### Activity 1
Please reproduce the article on wearable health devices word for word, starting with "Computer scientists have" and going on through "the same body.".
### Activity 2
Answer these questions using the article on wearable health devices:
(a) At what event was the research paper presented on Monday?
(b) What does the health sensor described in that paper measure in order to recognize a patient's identity?
(c) In the separate paper, what is the physiological data used as?
### Activity 3
Write the next part of the article on wearable health devices, picking up after its final sentence.

Computer scientists have proposed a wearable healthcare device that uses unique physiological signatures in a patient’s heart rate or other physiological response to prevent tampering by malicious hackers. A research paper presented on Monday at the 3rd Usenix Workshop of Health Security and Privacy describes a health sensor that measures the unique electrical properties of a patient’s body to recognize their identity. A separate paper recently penned by many of the same scientists envisions a similar device that uses heart rates, galvanic skin response, or other physiological data as a shared secret that can be used to securely share encryption keys among sensor nodes attached to the same body.

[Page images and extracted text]
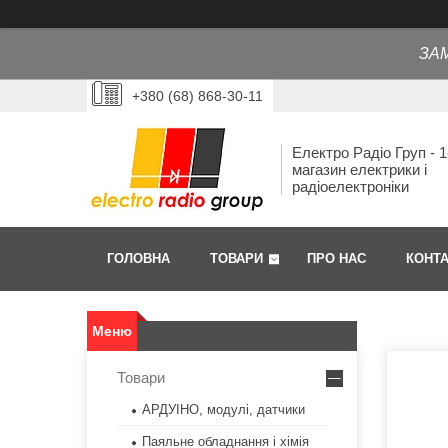
ЗА
+380 (68) 868-30-11
Електро Радіо Груп - 1
магазин електрики і
радіоелектроніки
ГОЛОВНА
ТОВАРИ
ПРО НАС
КОНТ
Товари
АРДУІНО, модулі, датчики
Паяльне обладнання і хімія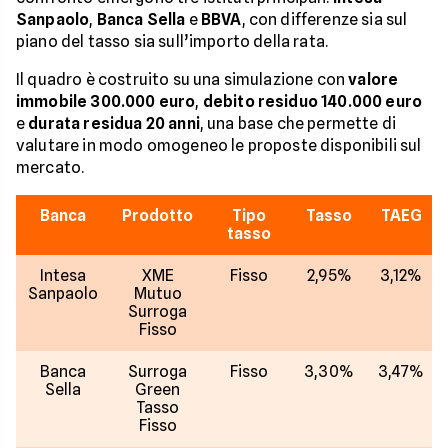
Sanpaolo
,
Banca Sella
e
BBVA
, con differenze sia sul
piano del tasso sia sull’importo della rata.
Il quadro è costruito su una simulazione con
valore
immobile 300.000 euro
,
debito residuo 140.000 euro
e
durata residua 20 anni
, una base che permette di
valutare in modo omogeneo le proposte disponibili sul
mercato.
Banca
Prodotto
Tipo
Tasso
TAEG
tasso
Intesa
XME
Fisso
2,95%
3,12%
Sanpaolo
Mutuo
Surroga
Fisso
Banca
Surroga
Fisso
3,30%
3,47%
Sella
Green
Tasso
Fisso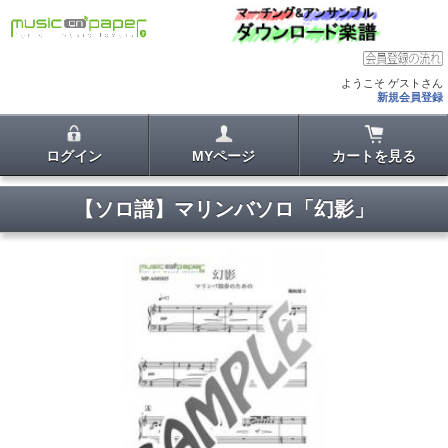
ようこそ ゲストさん
新規会員登録
ログイン
MYページ
カートを見る
【ソロ譜】マリンバソロ「幻影」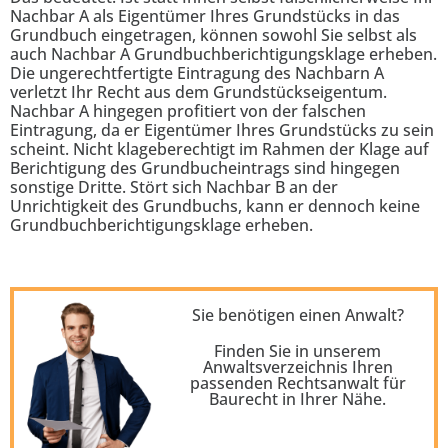
Nachbar A als Eigentümer Ihres Grundstücks in das
Grundbuch eingetragen, können sowohl Sie selbst als
auch Nachbar A Grundbuchberichtigungsklage erheben.
Die ungerechtfertigte Eintragung des Nachbarn A
verletzt Ihr Recht aus dem Grundstückseigentum.
Nachbar A hingegen profitiert von der falschen
Eintragung, da er Eigentümer Ihres Grundstücks zu sein
scheint. Nicht klageberechtigt im Rahmen der Klage auf
Berichtigung des Grundbucheintrags sind hingegen
sonstige Dritte. Stört sich Nachbar B an der
Unrichtigkeit des Grundbuchs, kann er dennoch keine
Grundbuchberichtigungsklage erheben.
Sie benötigen einen Anwalt?
Finden Sie in unserem
Anwaltsverzeichnis Ihren
passenden
Rechtsanwalt für
Baurecht
in Ihrer Nähe.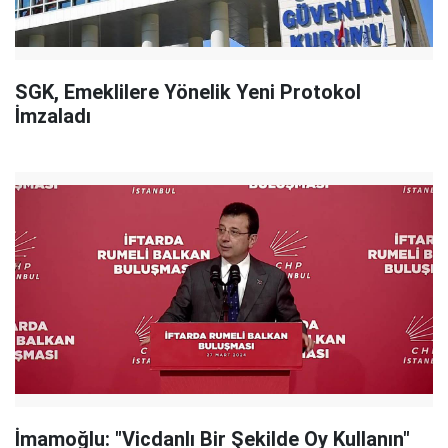
SGK, Emeklilere Yönelik Yeni Protokol
İmzaladı
İmamoğlu: "Vicdanlı Bir Şekilde Oy Kullanın"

### Task answer 1
Computer scientists have proposed a wearable healthcare device that uses unique physiological signatures in a patient’s heart rate or other physiological response to prevent tampering by malicious hackers. A research paper presented on Monday at the 3rd Usenix Workshop of Health Security and Privacy describes a health sensor that measures the unique electrical properties of a patient’s body to recognize their identity. A separate paper recently penned by many of the same scientists envisions a similar device that uses heart rates, galvanic skin response, or other physiological data as a shared secret that can be used to securely share encryption keys among sensor nodes attached to the same body.

### Task answer 2
(a) The 3rd Usenix Workshop of Health Security and Privacy.
(b) The unique electrical properties of a patient's body.
(c) A shared secret that can be used to securely share encryption keys among sensor nodes attached to the same body.

### Task answer 3
Over the past decade, there’s been an explosion of tiny networked devices that manage a variety of health maladies, from regulating the beating of the human heart to controlling serious diabetic conditions. Allowing the devices to connect wirelessly to computers or other devices saves money and can eliminate the number of invasive surgeries needed to keep them in working order. But it also comes with a catch: researchers have devised proof-of-concept hacks that can disable or sabotage electronic pacemakers or deliver fatal insulin dosages over the air. In the case of wearable devices, it’s crucial that they also authenticate the identity of the person who’s using it. “Reliably interpreting data from a body-worn sensor often requires information about who is wearing the sensor as well as the current person’s environment, location, current activity, and social context,” the authors of the Usenix paper wrote. “Techniques exist for collecting some of this information, but today’s body-worn sensors lack the ability to reliably determine who is wearing the device.”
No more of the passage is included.